Наконец, оба заговорили об этом открыто, осознав, что бесполезно сопротивляться мыслям, которые так прочно захватили сознание.
— Я все еще как беспомощная лодчонка в море всех этих дел, — признался Рекс. — Все так сплелось,
— Может, мой дорогой. — Танифь нежно сжала с его руку. — В этом-то весь ужас. Если бы была обыкновенная, реально осязаемая опасность, это не было бы так страшно. И если бы подобное происходило во времена средневековья, все было бы по-другому. Тогда бы по крайней мере я могла поискать спасения в каком-нибудь духовном заведении, где монахи все бы поняли, а священники, которые были грамотны в подобных вещах, смогли бы защитить меня. Но в наши дни всеобщего скептицизма нет никого, к кому бы я могла обратиться. И полиция, и священники, и врач — все примут меня за сумасшедшую. У меня сейчас есть только ты, а после прошлой ночи я боюсь, Рекс, боюсь. — И внезапный румянец снова появился на ее щеках.

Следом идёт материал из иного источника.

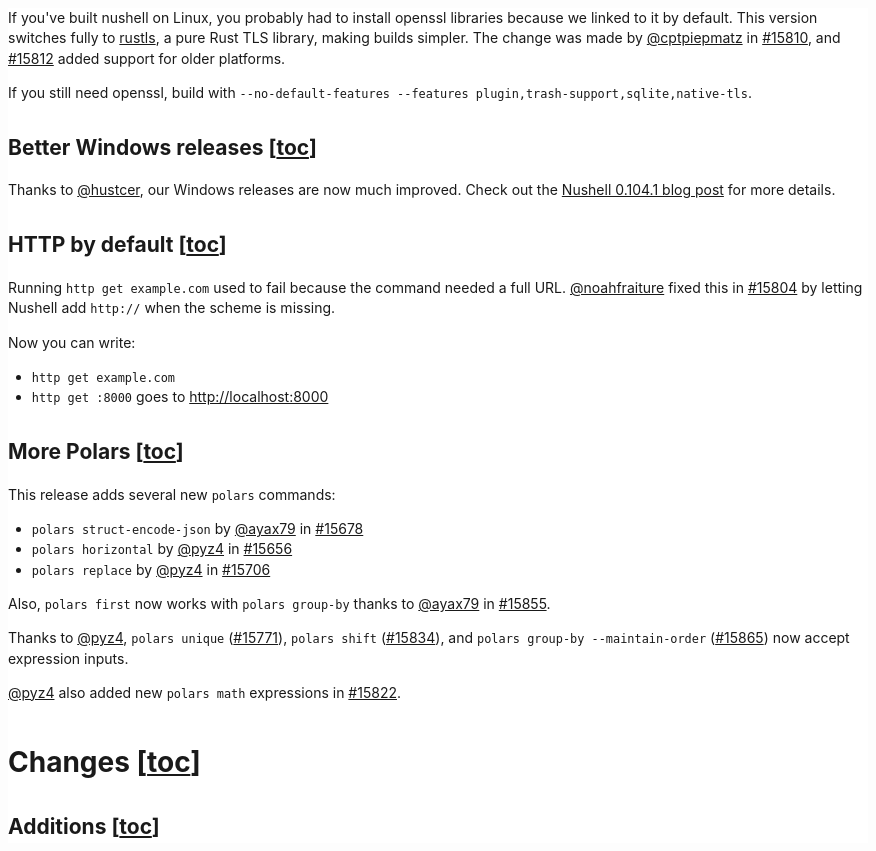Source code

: If you've built nushell on Linux, you probably had to install openssl libraries because we linked to it by default.
This version switches fully to [rustls](https://github.com/rustls/rustls), a pure Rust TLS library, making builds simpler.
The change was made by [@cptpiepmatz](https://github.com/cptpiepmatz) in [#15810](https://github.com/nushell/nushell/pull/15810), and [#15812](https://github.com/nushell/nushell/pull/15812) added support for older platforms.

If you still need openssl, build with `--no-default-features --features plugin,trash-support,sqlite,native-tls`.

## Better Windows releases [[toc](#table-of-contents)]

Thanks to [@hustcer](https://github.com/hustcer), our Windows releases are now much improved.
Check out the [Nushell 0.104.1 blog post](https://www.nushell.sh/blog/2025-05-23-nushell_0_104_1.html) for more details.

## HTTP by default [[toc](#table-of-contents)]

Running `http get example.com` used to fail because the command needed a full URL.
[@noahfraiture](https://github.com/noahfraiture) fixed this in [#15804](https://github.com/nushell/nushell/pull/15804) by letting Nushell add `http://` when the scheme is missing.

Now you can write:
- `http get example.com`
- `http get :8000` goes to [http://localhost:8000](http://localhost:8000)

## More Polars [[toc](#table-of-contents)]

This release adds several new `polars` commands:

* `polars struct-encode-json` by [@ayax79](https://github.com/ayax79) in [#15678](https://github.com/nushell/nushell/pull/15678)
* `polars horizontal` by [@pyz4](https://github.com/pyz4) in [#15656](https://github.com/nushell/nushell/pull/15656)
* `polars replace` by [@pyz4](https://github.com/pyz4) in [#15706](https://github.com/nushell/nushell/pull/15706)

Also, `polars first` now works with `polars group-by` thanks to [@ayax79](https://github.com/ayax79) in [#15855](https://github.com/nushell/nushell/pull/15855).

Thanks to [@pyz4](https://github.com/pyz4), `polars unique` ([#15771](https://github.com/nushell/nushell/pull/15771)), `polars shift` ([#15834](https://github.com/nushell/nushell/pull/15834)), and `polars group-by --maintain-order` ([#15865](https://github.com/nushell/nushell/pull/15865)) now accept expression inputs.

[@pyz4](https://github.com/pyz4) also added new `polars math` expressions in [#15822](https://github.com/nushell/nushell/pull/15822).

# Changes [[toc](#table-of-contents)]

## Additions [[toc](#table-of-contents)]

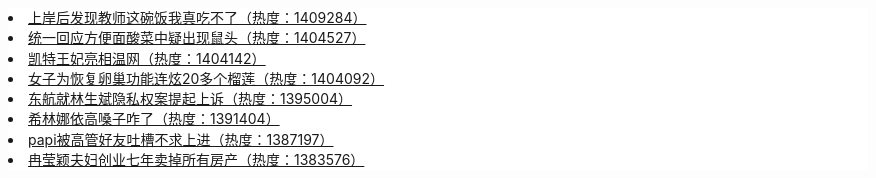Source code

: <li>
<a href="https://s.weibo.com/weibo?q=%23%E4%B8%8A%E5%B2%B8%E5%90%8E%E5%8F%91%E7%8E%B0%E6%95%99%E5%B8%88%E8%BF%99%E7%A2%97%E9%A5%AD%E6%88%91%E7%9C%9F%E5%90%83%E4%B8%8D%E4%BA%86%23" target="weibo">
上岸后发现教师这碗饭我真吃不了（热度：1409284）
</a>
</li>

<li>
<a href="https://s.weibo.com/weibo?q=%23%E7%BB%9F%E4%B8%80%E5%9B%9E%E5%BA%94%E6%96%B9%E4%BE%BF%E9%9D%A2%E9%85%B8%E8%8F%9C%E4%B8%AD%E7%96%91%E5%87%BA%E7%8E%B0%E9%BC%A0%E5%A4%B4%23" target="weibo">
统一回应方便面酸菜中疑出现鼠头（热度：1404527）
</a>
</li>

<li>
<a href="https://s.weibo.com/weibo?q=%23%E5%87%AF%E7%89%B9%E7%8E%8B%E5%A6%83%E4%BA%AE%E7%9B%B8%E6%B8%A9%E7%BD%91%23" target="weibo">
凯特王妃亮相温网（热度：1404142）
</a>
</li>

<li>
<a href="https://s.weibo.com/weibo?q=%23%E5%A5%B3%E5%AD%90%E4%B8%BA%E6%81%A2%E5%A4%8D%E5%8D%B5%E5%B7%A2%E5%8A%9F%E8%83%BD%E8%BF%9E%E7%82%AB20%E5%A4%9A%E4%B8%AA%E6%A6%B4%E8%8E%B2%23" target="weibo">
女子为恢复卵巢功能连炫20多个榴莲（热度：1404092）
</a>
</li>

<li>
<a href="https://s.weibo.com/weibo?q=%23%E4%B8%9C%E8%88%AA%E5%B0%B1%E6%9E%97%E7%94%9F%E6%96%8C%E9%9A%90%E7%A7%81%E6%9D%83%E6%A1%88%E6%8F%90%E8%B5%B7%E4%B8%8A%E8%AF%89%23" target="weibo">
东航就林生斌隐私权案提起上诉（热度：1395004）
</a>
</li>

<li>
<a href="https://s.weibo.com/weibo?q=%23%E5%B8%8C%E6%9E%97%E5%A8%9C%E4%BE%9D%E9%AB%98%E5%97%93%E5%AD%90%E5%92%8B%E4%BA%86%23" target="weibo">
希林娜依高嗓子咋了（热度：1391404）
</a>
</li>

<li>
<a href="https://s.weibo.com/weibo?q=%23papi%E8%A2%AB%E9%AB%98%E7%AE%A1%E5%A5%BD%E5%8F%8B%E5%90%90%E6%A7%BD%E4%B8%8D%E6%B1%82%E4%B8%8A%E8%BF%9B%23" target="weibo">
papi被高管好友吐槽不求上进（热度：1387197）
</a>
</li>

<li>
<a href="https://s.weibo.com/weibo?q=%23%E5%86%89%E8%8E%B9%E9%A2%96%E5%A4%AB%E5%A6%87%E5%88%9B%E4%B8%9A%E4%B8%83%E5%B9%B4%E5%8D%96%E6%8E%89%E6%89%80%E6%9C%89%E6%88%BF%E4%BA%A7%23" target="weibo">
冉莹颖夫妇创业七年卖掉所有房产（热度：1383576）
</a>
</li>
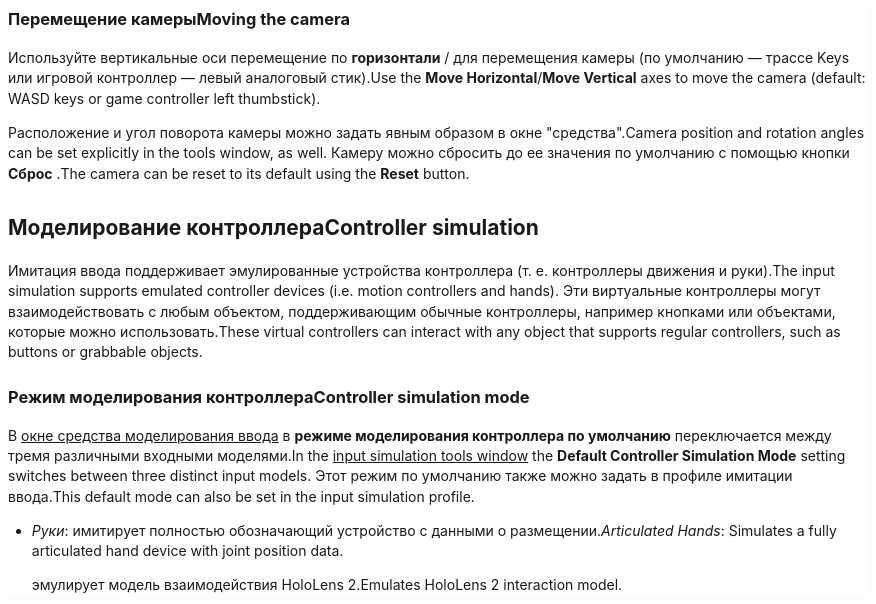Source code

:### <a name="moving-the-camera"></a><span data-ttu-id="a6497-145">Перемещение камеры</span><span class="sxs-lookup"><span data-stu-id="a6497-145">Moving the camera</span></span>

<span data-ttu-id="a6497-146">Используйте вертикальные оси перемещение по **горизонтали** /  для перемещения камеры (по умолчанию — трассе Keys или игровой контроллер — левый аналоговый стик).</span><span class="sxs-lookup"><span data-stu-id="a6497-146">Use the **Move Horizontal**/**Move Vertical** axes to move the camera (default: WASD keys or game controller left thumbstick).</span></span>

<span data-ttu-id="a6497-147">Расположение и угол поворота камеры можно задать явным образом в окне "средства".</span><span class="sxs-lookup"><span data-stu-id="a6497-147">Camera position and rotation angles can be set explicitly in the tools window, as well.</span></span> <span data-ttu-id="a6497-148">Камеру можно сбросить до ее значения по умолчанию с помощью кнопки **Сброс** .</span><span class="sxs-lookup"><span data-stu-id="a6497-148">The camera can be reset to its default using the **Reset** button.</span></span>

<iframe width="560" height="315" src="https://www.youtube.com/embed/Z7L4I1ET7GU" class="center" frameborder="0" allow="accelerometer; encrypted-media; gyroscope; picture-in-picture" allowfullscreen></iframe>

## <a name="controller-simulation"></a><span data-ttu-id="a6497-149">Моделирование контроллера</span><span class="sxs-lookup"><span data-stu-id="a6497-149">Controller simulation</span></span>

<span data-ttu-id="a6497-150">Имитация ввода поддерживает эмулированные устройства контроллера (т. е. контроллеры движения и руки).</span><span class="sxs-lookup"><span data-stu-id="a6497-150">The input simulation supports emulated controller devices (i.e. motion controllers and hands).</span></span> <span data-ttu-id="a6497-151">Эти виртуальные контроллеры могут взаимодействовать с любым объектом, поддерживающим обычные контроллеры, например кнопками или объектами, которые можно использовать.</span><span class="sxs-lookup"><span data-stu-id="a6497-151">These virtual controllers can interact with any object that supports regular controllers, such as buttons or grabbable objects.</span></span>

### <a name="controller-simulation-mode"></a><span data-ttu-id="a6497-152">Режим моделирования контроллера</span><span class="sxs-lookup"><span data-stu-id="a6497-152">Controller simulation mode</span></span>

<span data-ttu-id="a6497-153">В [окне средства моделирования ввода](#input-simulation-tools-window) в **режиме моделирования контроллера по умолчанию** переключается между тремя различными входными моделями.</span><span class="sxs-lookup"><span data-stu-id="a6497-153">In the [input simulation tools window](#input-simulation-tools-window) the **Default Controller Simulation Mode** setting switches between three distinct input models.</span></span> <span data-ttu-id="a6497-154">Этот режим по умолчанию также можно задать в профиле имитации ввода.</span><span class="sxs-lookup"><span data-stu-id="a6497-154">This default mode can also be set in the input simulation profile.</span></span>

* <span data-ttu-id="a6497-155">*Руки*: имитирует полностью обозначающий устройство с данными о размещении.</span><span class="sxs-lookup"><span data-stu-id="a6497-155">*Articulated Hands*: Simulates a fully articulated hand device with joint position data.</span></span>

   <span data-ttu-id="a6497-156">эмулирует модель взаимодействия HoloLens 2.</span><span class="sxs-lookup"><span data-stu-id="a6497-156">Emulates HoloLens 2 interaction model.</span></span>
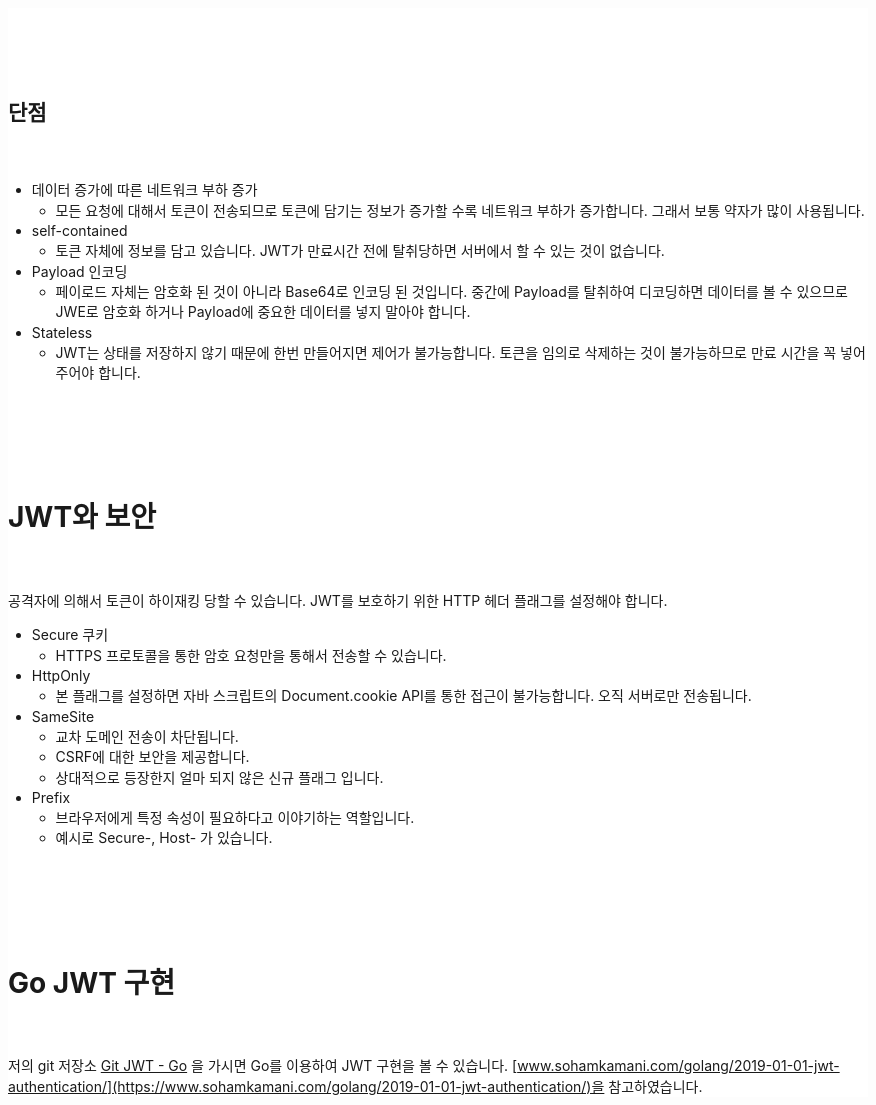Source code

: <br />
<br />
<br />


## 단점

<br />

- 데이터 증가에 따른 네트워크 부하 증가
    - 모든 요청에 대해서 토큰이 전송되므로 토큰에 담기는 정보가 증가할 수록 네트워크 부하가 증가합니다. 그래서 보통 약자가 많이 사용됩니다.
- self-contained
    - 토큰 자체에 정보를 담고 있습니다. JWT가 만료시간 전에 탈취당하면 서버에서 할 수 있는 것이 없습니다.
- Payload 인코딩
    - 페이로드 자체는 암호화 된 것이 아니라 Base64로 인코딩 된 것입니다. 중간에 Payload를 탈취하여 디코딩하면 데이터를 볼 수 있으므로 JWE로 암호화 하거나 Payload에 중요한 데이터를 넣지 말아야 합니다.
- Stateless
    - JWT는 상태를 저장하지 않기 때문에 한번 만들어지면 제어가 불가능합니다. 토큰을 임의로 삭제하는 것이 불가능하므로 만료 시간을 꼭 넣어 주어야 합니다.


<br />
<br />
<br />


# JWT와 보안

<br />

공격자에 의해서 토큰이 하이재킹 당할 수 있습니다. JWT를 보호하기 위한 HTTP 헤더 플래그를 설정해야 합니다.

- Secure 쿠키
    - HTTPS 프로토콜을 통한 암호 요청만을 통해서 전송할 수 있습니다.
- HttpOnly
    - 본 플래그를 설정하면 자바 스크립트의 Document.cookie API를 통한 접근이 불가능합니다. 오직 서버로만 전송됩니다.
- SameSite
    - 교차 도메인 전송이 차단됩니다.
    - CSRF에 대한 보안을 제공합니다.
    - 상대적으로 등장한지 얼마 되지 않은 신규 플래그 입니다.
- Prefix
    - 브라우저에게 특정 속성이 필요하다고 이야기하는 역할입니다.
    - 예시로 Secure-, Host- 가 있습니다.

<br />
<br />
<br />


# Go JWT 구현

<br />

저의 git 저장소 [Git JWT - Go](https://github.com/KoEonYack/jwt-simple-go) 을 가시면 Go를 이용하여 JWT 구현을 볼 수 있습니다. 
[www.sohamkamani.com/golang/2019-01-01-jwt-authentication/](https://www.sohamkamani.com/golang/2019-01-01-jwt-authentication/)을 참고하였습니다.
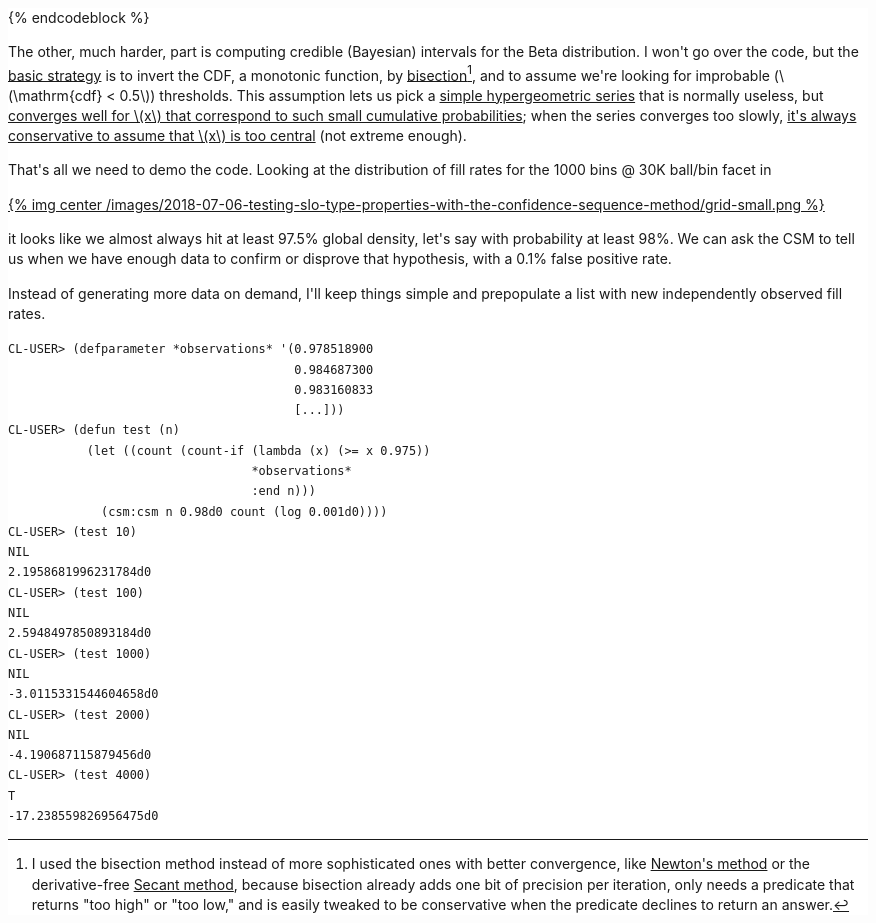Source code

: {% endcodeblock %}

The other, much harder, part is computing credible (Bayesian)
intervals for the Beta distribution. I won't go over the code,
but the [basic strategy](https://github.com/pkhuong/csm/blob/47ecdd8f676a213dfb47ad0a329090a4c22b3125/csm.lisp#L465) is to invert the CDF, a monotonic function,
by [bisection](https://en.wikipedia.org/wiki/Bisection_method)[^3], and to assume we're looking for improbable 
(\\(\mathrm{cdf} < 0.5\\)) thresholds. This assumption lets us pick a
[simple hypergeometric series](http://dlmf.nist.gov/8.17#ii) that is
normally useless, but
[converges well for \\(x\\) that correspond to such small cumulative probabilities](https://github.com/pkhuong/csm/blob/47ecdd8f676a213dfb47ad0a329090a4c22b3125/csm.lisp#L381);
when the series converges too slowly,
[it's always conservative to assume that \\(x\\) is too central](https://github.com/pkhuong/csm/blob/47ecdd8f676a213dfb47ad0a329090a4c22b3125/csm.lisp#L482) (not
extreme enough).

[^3]: I used the bisection method instead of more sophisticated ones with better convergence, like [Newton's  method](https://en.wikipedia.org/wiki/Newton%27s_method) or the derivative-free [Secant method](https://en.wikipedia.org/wiki/Secant_method), because bisection already adds one bit of precision per iteration, only needs a predicate that returns "too high" or "too low," and is easily tweaked to be conservative when the predicate declines to return an answer.

That's all we need to demo the code. Looking at the distribution of
fill rates for the 1000 bins @ 30K ball/bin facet in

<a href="/images/2018-07-06-testing-slo-type-properties-with-the-confidence-sequence-method/grid.png">
{% img center /images/2018-07-06-testing-slo-type-properties-with-the-confidence-sequence-method/grid-small.png %}
</a>

it looks like we almost always hit at least 97.5% global density,
let's say with probability at least 98%. We can ask the CSM to tell us
when we have enough data to confirm or disprove that hypothesis, with
a 0.1% false positive rate.

Instead of generating more data on demand, I'll keep things simple and
prepopulate a list with new independently observed fill rates.

    CL-USER> (defparameter *observations* '(0.978518900
                                            0.984687300
                                            0.983160833
                                            [...]))
    CL-USER> (defun test (n)
               (let ((count (count-if (lambda (x) (>= x 0.975))
                                      *observations*
                                      :end n)))
                 (csm:csm n 0.98d0 count (log 0.001d0))))
    CL-USER> (test 10)
    NIL
    2.1958681996231784d0
    CL-USER> (test 100)
    NIL
    2.5948497850893184d0
    CL-USER> (test 1000)
    NIL
    -3.0115331544604658d0
    CL-USER> (test 2000)
    NIL
    -4.190687115879456d0
    CL-USER> (test 4000)
    T
    -17.238559826956475d0


[^1]: Proportions are unscaled probabilities that don't have to sum or integrate to 1. Using proportions instead of probabilities tends to make calculations simpler, and we can always get a probability back by rescaling a proportion by the inverse of its integral.
[^2]: Instead of a \\(\mathrm{Beta}(a+1, b+1)\\), they tend to bound with a \\(\mathrm{Beta}(a, b)\\). The difference is marginal for double-digit \\(n\\).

— Я знаю, знаю, — успокаивал ее Рекс. — Но ты должна попытаться применить все свои знания, чтобы ничего не случилось. У меня такое чувство, что ты возбуждаешь себя больше, чем это необходимо. Я согласен, что Моката может загипнотизировать тебя снова, если доберется сюда, и, может быть, использует тебя каким-то образом, чтобы вернуть бедного Саймона в свои сети, но что он может сделать кроме этого? Он ведь не собирается предпринять убийство кого-либо, за которое ему не избежать встречи с полицией.
— Я очень боюсь, что ты не понимаешь всей полноты ситуации, мой милый, — тихо проговорила она. — Сатанист, который так далеко ушел по Пути, как Моката, не нуждается в мотиве для убийства; удовольствие от злодейского дела — вот и весь мотив. То, что я оставила его в самый критический для него момент, вполне достаточная причина.
— А я говорю тебе, мое сердце, он никогда не рискнет на убийство. В Англии это слишком опасная игра.
— Но его убийства не похожи на обыкновенные. Если он захочет, он может убить на расстоянии.
— Что, втыкая булавки в маленькую восковую фигурку с твоим именем или расплавляя се перед огнем, пока ты не зачахнешь до смерти?
— Это один способ, но он, похоже, воспользуется кровью белой мыши.
— Что ты имеешь в виду?
— Я не очень много знаю об этом, — только то, что слышала от мадам Д'Юрфэ и от немногих других людей. Они говорят, что когда очень продвинутый адепт желает убить кого-то, он откармливает белую мышь и поит ее святой водой, которую ему воруют из церкви подкупленные люди. Понимаешь, аспект святотатства играет здесь очень важную роль. Затем над этой мышью совершают католическую церемонию крещения и дают ей имя намеченной жертвы. Это создает связь между мышью и человеком гораздо более сильную, чем надпись на изображении.
— Потом они убивают мышь, да?
— Да нет, я так не думаю. Они берут у нее определенное количество крови, наполняют ее своей злой волей, испаряют ее, вызывают дух и наполняют его всей этой смесью. Затем опять же с помощью злого духа они каким-то образом отравляют кровь в венах жертвы. Но, Рекс…
— Да, моя милая.
— Я не боюсь смерти как таковой. Как бы то ни было, и я уже говорила тебе, у меня нет никакой надежды дожить и до конца этого года, но не это меня тревожит. Меня ужасает то, что произойдет после.